Sei que te sei pelo que sabes da Mulher.
Em que século, milênio, encontramos
esse mesmo desenho de olho, ossaturas
orientais, a nós tão comuns?
Rimos juntos mas depois na água
eis nos tornarmos sérios, graves:
desceu uma veladura sobre teus olhos,
algo sombrio e antigo no que olhavas,
que não entendendo, achei de compreender.

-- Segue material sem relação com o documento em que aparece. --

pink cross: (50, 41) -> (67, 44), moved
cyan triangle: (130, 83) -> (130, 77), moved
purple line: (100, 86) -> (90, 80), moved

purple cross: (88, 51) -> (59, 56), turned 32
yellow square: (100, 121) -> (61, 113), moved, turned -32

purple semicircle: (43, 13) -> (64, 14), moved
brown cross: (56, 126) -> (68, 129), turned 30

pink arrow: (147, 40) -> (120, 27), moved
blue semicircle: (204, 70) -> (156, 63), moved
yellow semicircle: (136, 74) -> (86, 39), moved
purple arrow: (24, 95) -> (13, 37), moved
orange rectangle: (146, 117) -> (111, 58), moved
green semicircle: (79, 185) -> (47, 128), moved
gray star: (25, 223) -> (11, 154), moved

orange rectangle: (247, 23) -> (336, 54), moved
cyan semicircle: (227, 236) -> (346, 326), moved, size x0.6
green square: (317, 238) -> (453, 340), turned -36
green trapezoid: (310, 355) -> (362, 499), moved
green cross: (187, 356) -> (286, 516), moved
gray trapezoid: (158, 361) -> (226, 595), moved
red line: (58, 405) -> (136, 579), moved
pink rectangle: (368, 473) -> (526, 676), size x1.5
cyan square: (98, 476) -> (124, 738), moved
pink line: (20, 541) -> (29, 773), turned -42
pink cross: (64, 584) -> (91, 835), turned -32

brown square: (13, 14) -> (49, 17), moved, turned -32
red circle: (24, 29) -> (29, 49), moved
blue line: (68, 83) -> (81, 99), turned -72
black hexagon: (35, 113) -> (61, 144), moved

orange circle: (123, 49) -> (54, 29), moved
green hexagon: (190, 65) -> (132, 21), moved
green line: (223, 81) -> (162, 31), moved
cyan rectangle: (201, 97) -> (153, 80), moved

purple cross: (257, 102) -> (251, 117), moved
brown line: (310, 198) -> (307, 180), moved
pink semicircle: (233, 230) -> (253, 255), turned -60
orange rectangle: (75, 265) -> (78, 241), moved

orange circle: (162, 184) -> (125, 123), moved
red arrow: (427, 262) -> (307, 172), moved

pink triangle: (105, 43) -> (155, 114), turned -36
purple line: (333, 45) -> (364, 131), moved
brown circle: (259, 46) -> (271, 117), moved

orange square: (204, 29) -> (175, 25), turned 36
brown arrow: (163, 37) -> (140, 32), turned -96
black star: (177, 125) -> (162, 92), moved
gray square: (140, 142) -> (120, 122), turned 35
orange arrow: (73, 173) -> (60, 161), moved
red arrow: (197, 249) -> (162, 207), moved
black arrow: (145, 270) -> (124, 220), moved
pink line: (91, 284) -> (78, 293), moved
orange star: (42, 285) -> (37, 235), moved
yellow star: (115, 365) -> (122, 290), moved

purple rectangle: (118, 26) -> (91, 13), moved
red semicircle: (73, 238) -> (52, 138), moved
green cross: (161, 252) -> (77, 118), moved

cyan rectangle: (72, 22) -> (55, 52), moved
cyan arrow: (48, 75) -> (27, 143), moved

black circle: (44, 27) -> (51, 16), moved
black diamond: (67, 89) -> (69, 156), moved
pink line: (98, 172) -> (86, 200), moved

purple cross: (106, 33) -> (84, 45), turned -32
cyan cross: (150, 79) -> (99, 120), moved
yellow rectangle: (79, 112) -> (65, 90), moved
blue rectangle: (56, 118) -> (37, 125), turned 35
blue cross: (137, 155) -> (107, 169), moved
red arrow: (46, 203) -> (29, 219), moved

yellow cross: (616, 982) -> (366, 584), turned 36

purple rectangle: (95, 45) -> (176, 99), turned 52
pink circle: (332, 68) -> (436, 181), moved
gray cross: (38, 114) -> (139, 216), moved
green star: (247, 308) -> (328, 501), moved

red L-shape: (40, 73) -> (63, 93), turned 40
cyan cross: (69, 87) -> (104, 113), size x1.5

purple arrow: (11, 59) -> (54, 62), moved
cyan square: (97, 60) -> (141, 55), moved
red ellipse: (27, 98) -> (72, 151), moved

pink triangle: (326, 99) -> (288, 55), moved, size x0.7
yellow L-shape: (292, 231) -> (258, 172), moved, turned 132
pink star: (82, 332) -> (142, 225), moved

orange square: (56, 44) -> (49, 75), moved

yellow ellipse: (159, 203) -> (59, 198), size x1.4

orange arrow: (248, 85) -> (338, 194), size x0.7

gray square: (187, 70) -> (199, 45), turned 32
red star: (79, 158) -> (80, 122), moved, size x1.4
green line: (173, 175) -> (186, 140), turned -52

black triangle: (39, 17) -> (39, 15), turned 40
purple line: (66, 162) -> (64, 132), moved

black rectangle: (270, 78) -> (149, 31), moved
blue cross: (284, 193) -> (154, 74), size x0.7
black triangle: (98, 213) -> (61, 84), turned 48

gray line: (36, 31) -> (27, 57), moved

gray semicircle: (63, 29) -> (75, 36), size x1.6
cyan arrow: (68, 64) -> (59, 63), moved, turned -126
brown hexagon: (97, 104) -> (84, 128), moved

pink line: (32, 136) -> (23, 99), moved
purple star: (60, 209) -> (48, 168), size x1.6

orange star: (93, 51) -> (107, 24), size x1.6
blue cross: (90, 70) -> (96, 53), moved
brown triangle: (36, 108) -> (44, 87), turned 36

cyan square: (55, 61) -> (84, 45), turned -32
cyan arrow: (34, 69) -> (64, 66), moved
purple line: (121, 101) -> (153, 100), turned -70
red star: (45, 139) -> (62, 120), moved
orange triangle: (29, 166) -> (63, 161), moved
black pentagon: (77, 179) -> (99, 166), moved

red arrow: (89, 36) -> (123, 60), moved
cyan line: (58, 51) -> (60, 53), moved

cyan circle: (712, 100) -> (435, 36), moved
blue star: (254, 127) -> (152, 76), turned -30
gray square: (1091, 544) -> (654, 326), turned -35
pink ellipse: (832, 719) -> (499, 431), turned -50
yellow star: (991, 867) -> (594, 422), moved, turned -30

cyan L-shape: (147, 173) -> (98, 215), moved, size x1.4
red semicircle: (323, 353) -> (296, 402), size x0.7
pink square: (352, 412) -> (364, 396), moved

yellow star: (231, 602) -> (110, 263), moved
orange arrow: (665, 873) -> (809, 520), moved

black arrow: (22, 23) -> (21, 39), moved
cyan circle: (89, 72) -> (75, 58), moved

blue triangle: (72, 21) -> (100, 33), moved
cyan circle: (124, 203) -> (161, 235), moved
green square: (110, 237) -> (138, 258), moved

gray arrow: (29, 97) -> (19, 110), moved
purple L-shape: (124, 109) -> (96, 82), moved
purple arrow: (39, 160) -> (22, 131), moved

Nem nos tocamos, apenas de hálitos
bem próximos, quieto fogo circundando
aqueles que se reconhecem pelo olhar,
velado magma ou coisa que o valha.
Nessa noite, se tens mulher, nela entraste
melhor que nunca porque era em mim
que adentravas.
Repertório selvagem (1998)
- Olga Savary nasceu em Belém (PA), no dia 21 de maio de 1933, e morreu, aos 86 anos, na cidade de Teresópolis (RJ), em 15 de maio de 2020, vitimada pela Covid-19. Jornalista, poeta, contista e tradutora, foi presidente do Sindicato de Escritores do Estado do Rio de Janeiro. Traduziu do espanhol mais de 40 obras de autores como Borges, Cortázar, Carlos Fuentes, Lorca, Neruda, Octavio Paz, Mario Vargas Llosa e Bashô, entre outros. Em 1994, ganhou o Prêmio Jabuti de Tradução pelo livro Como água para chocolate, da mexicana Laura Esquivel. Colaborou com vários jornais e revistas, do Brasil e do exterior. Participou da fundação do jornal O Pasquim. Foi casada com o cartunista Jaguar. Com Magma, tornou-se a primeira escritora brasileira a escrever um livro de poemas eróticos. Na sua trajetória poética, destacam-se os seguintes livros: Espelho provisório (1970, Prêmio Jabuti), Sumidouro (1977, prêmio da Associação Paulista de Críticos de Arte), Altaonda (1979), Magma (1982), Natureza viva (1982), Hai-kais (1986), Linha de água (1987), Berço esplêndido (1987), Retratos (1989), Rudá (1994), Éden Hades (1996), Morte de Moema (1996) e Anima animales (1996). O seu único livro de prosa, intitulado O olhar dourado do abismo, foi publicado em 1997. Repertório selvagem (1947-1998), com prefácio de Antonio Olinto e fortuna crítica, reúne 12 livros de poemas e foi publicado em 1998. Em 2021, a Todavia lançou Coração selvagem, uma ampla reunião de sua obra, com organização de Laura Erber, que assina um esclarecedor posfácio a respeito dos meandros da poética da autora.